*Text shown:*
◇ ◇ ◇ ◇ ◇

Kevin Burnham

Personal information
- Full name: Kevin Lobdell Burnham
- Born: December 21, 1956 Hollis, Queens, New York City, U.S.
- Died: November 27, 2020 (aged 63) Miami Beach FL
- Height: 185 cm (6 ft 1 in)
- Weight: 70 kg (154 lb)

Sailing career
- Sport: Sailing
- Club: Key Biscayne Yacht Club
- Class: 470

Medal record
Men's sailing
Representing the United States
Olympic Games
| Gold medal – first place | 2004 Athens | 470 class |
| Silver medal – second place | 1992 Barcelona | 470 class |

= Kevin Burnham =

American sailor (1956–2020)

Kevin Lobdell Burnham (December 21, 1956 – November 27, 2020) was an American two-time Olympic medalist in the sport of sailing. He won the silver medal in 1992 with Morgan Reeser in the 470 class.

Having competed in Olympic Trials in 1992, 1996, and 2004, Burnham never gave up on his dream of winning a gold medal. In the 2004 Olympics he won the gold medal with Paul Foerster in the 470 class. Kevin was the oldest gold medalist at the 2004 Olympic Games in Athens, Greece. Burnham was an 11-time U.S. champion in various boats. He was a sailing coach for various international teams, and he was the Head International 420 Coach for LIMA, The Long Island Mid Atlantic Sailing Team, from September 2015 until March 2017.

Burnham died on November 27, 2020, from complications of pulmonary disease. He was 63 years old.

◇ ◇ ◇ ◇ ◇

*Entries supplied:*
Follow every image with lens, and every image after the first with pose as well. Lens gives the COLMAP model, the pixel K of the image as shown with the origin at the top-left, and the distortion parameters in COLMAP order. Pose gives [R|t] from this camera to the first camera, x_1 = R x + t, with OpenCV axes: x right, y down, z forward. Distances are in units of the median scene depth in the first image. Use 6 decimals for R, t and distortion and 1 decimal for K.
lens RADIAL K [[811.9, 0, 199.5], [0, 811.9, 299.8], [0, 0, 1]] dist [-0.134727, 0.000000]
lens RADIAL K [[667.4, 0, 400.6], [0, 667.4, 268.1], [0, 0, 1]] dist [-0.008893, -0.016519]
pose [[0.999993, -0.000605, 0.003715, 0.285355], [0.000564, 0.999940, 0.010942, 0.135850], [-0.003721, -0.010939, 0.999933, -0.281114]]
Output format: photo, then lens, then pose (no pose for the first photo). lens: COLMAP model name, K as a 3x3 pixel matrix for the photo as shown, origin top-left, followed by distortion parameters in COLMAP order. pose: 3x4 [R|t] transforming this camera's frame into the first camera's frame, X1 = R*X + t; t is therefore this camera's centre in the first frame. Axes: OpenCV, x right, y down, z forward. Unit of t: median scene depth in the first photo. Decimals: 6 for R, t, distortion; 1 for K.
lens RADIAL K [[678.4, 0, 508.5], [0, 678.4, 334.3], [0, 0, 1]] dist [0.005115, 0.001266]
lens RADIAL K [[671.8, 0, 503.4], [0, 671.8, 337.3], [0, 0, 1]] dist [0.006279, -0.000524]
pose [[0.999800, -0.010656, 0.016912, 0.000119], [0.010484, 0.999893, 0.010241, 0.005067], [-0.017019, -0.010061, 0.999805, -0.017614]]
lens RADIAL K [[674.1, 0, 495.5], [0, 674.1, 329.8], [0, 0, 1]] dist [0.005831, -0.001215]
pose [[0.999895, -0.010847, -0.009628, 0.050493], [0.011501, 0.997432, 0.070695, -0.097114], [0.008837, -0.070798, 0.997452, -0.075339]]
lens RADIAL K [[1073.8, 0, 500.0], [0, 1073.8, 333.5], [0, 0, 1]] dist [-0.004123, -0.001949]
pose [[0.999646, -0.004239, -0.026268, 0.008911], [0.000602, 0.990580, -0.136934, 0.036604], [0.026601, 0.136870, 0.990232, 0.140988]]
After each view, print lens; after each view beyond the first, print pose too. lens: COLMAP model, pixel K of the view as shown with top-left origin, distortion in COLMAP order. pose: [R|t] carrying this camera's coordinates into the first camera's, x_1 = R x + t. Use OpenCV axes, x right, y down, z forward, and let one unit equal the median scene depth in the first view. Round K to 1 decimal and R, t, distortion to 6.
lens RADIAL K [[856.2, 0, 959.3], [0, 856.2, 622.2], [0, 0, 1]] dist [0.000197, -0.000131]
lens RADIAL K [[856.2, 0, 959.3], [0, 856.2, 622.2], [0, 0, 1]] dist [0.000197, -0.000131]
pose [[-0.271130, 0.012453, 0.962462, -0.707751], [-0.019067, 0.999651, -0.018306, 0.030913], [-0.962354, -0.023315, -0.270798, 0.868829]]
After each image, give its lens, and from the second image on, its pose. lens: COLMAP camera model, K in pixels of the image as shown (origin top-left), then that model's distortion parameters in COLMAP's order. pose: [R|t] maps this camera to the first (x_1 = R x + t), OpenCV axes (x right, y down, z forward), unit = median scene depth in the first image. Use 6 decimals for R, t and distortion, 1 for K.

◇ ◇ ◇ ◇ ◇

*Task details:*
In the profile of Kevin Burnham, who was his partner when he won the gold medal in the 470 class at the 2004 Olympics?

*Solution for this task:*
Paul Foerster